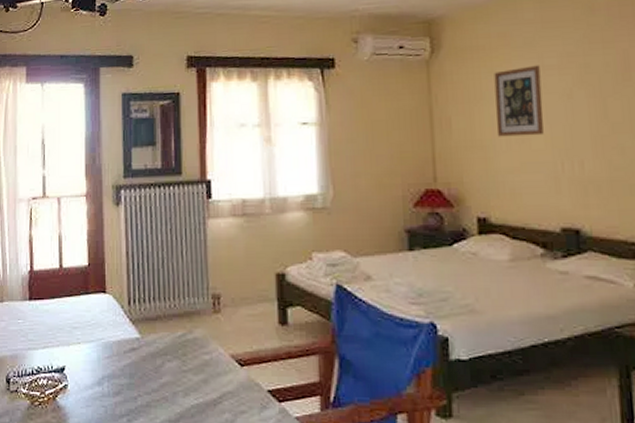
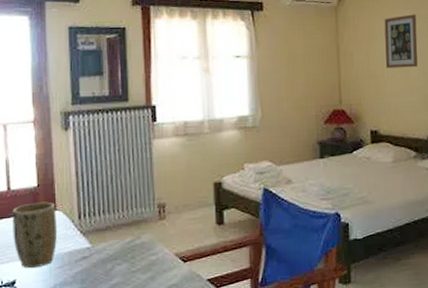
plant pot: none [63,283,107,356] -> present [12,201,58,269]

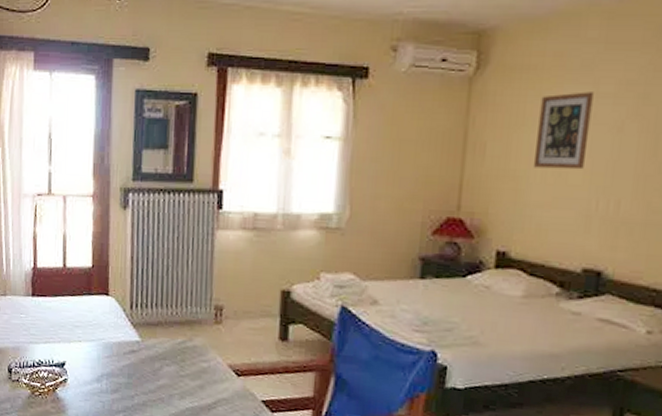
plant pot: present [12,201,58,269] -> none [65,284,109,353]

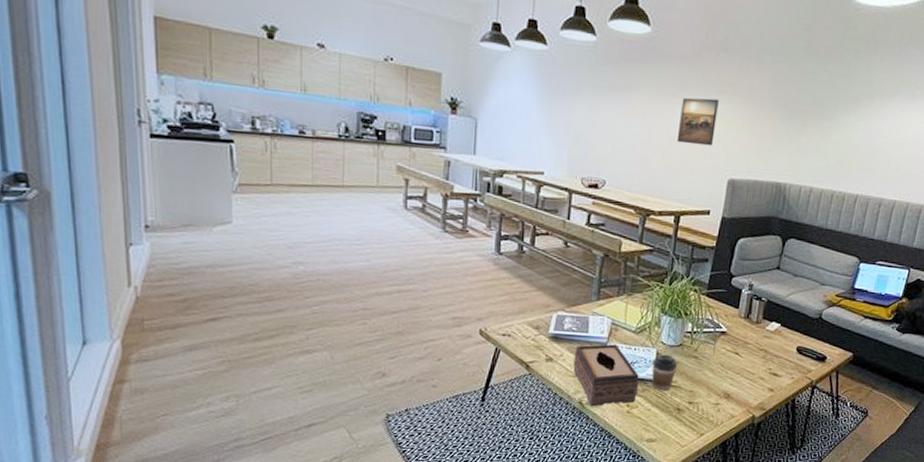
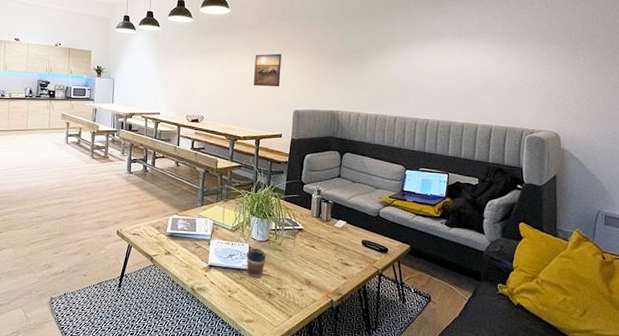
tissue box: present [573,344,639,407] -> none [186,240,236,292]

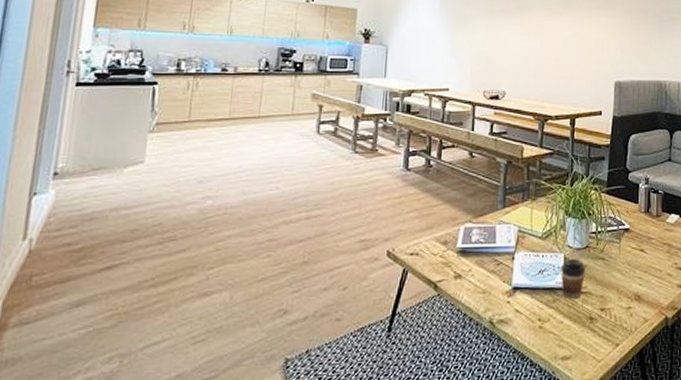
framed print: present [253,53,281,87] -> none [566,13,599,54]

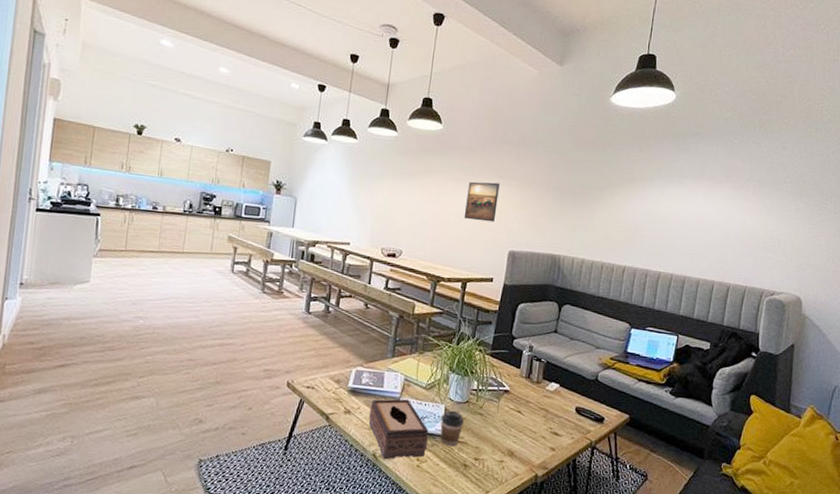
tissue box: none [482,253,549,326] -> present [368,398,429,460]
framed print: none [566,13,599,54] -> present [463,181,500,223]

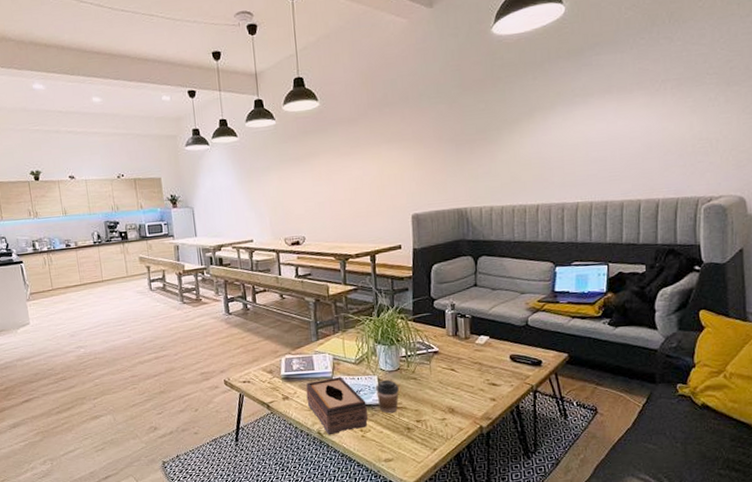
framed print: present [463,181,500,223] -> none [357,148,392,192]

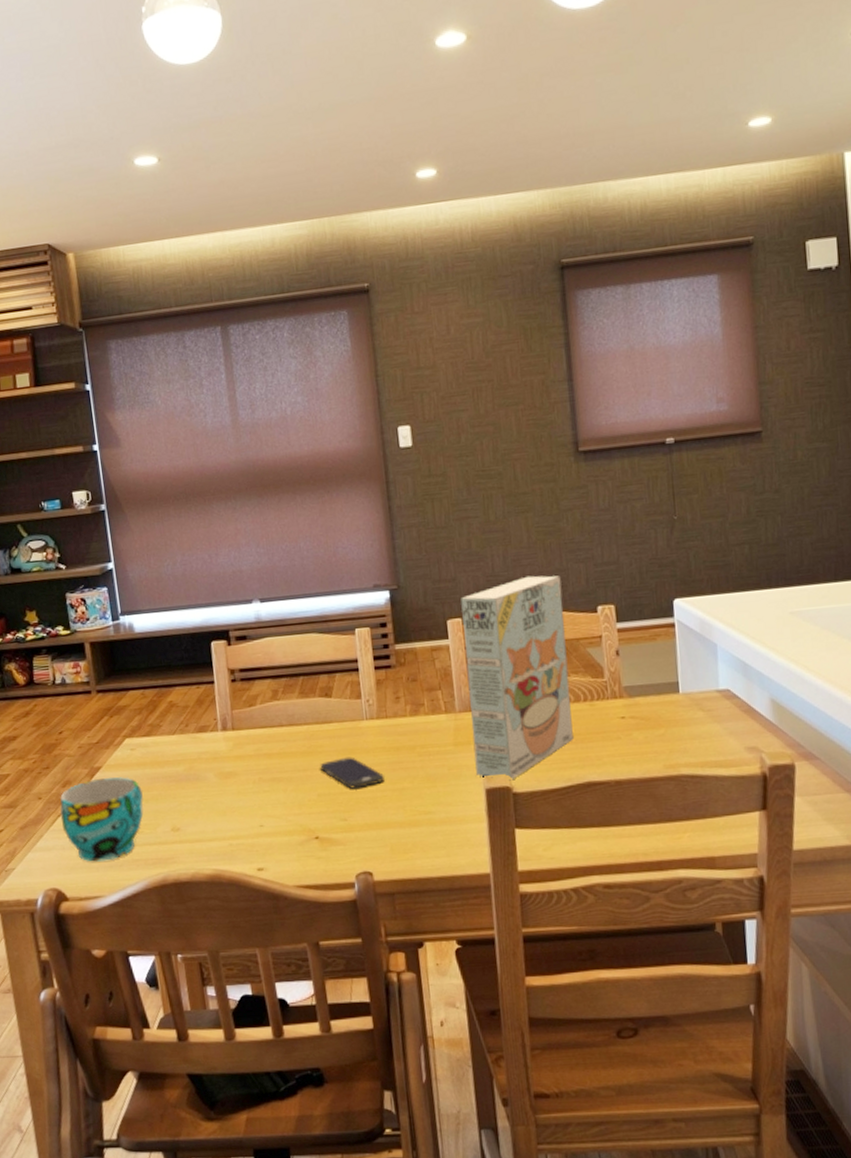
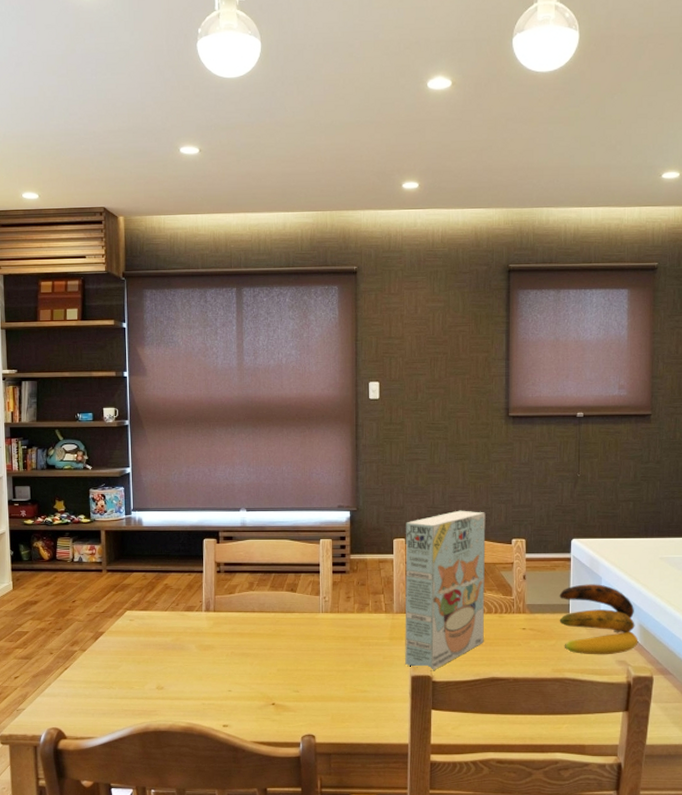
cup: present [60,777,144,862] -> none [67,642,136,709]
smartphone: present [320,757,385,789] -> none [281,641,333,667]
banana: none [664,652,772,743] -> present [559,584,639,655]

------------------------------

◆ EXERCISE DIRECTIONS ◆
Retype, word for word, the lines from the one with "framed print: present [253,53,281,87]" through the last line of the entries above, and only those lines. Leave pictures out.

◆ ANSWER SPACE ◆
framed print: present [253,53,281,87] -> none [566,13,599,54]

tissue box: none [482,253,549,326] -> present [368,398,429,460]
framed print: none [566,13,599,54] -> present [463,181,500,223]

framed print: present [463,181,500,223] -> none [357,148,392,192]

cup: present [60,777,144,862] -> none [67,642,136,709]
smartphone: present [320,757,385,789] -> none [281,641,333,667]
banana: none [664,652,772,743] -> present [559,584,639,655]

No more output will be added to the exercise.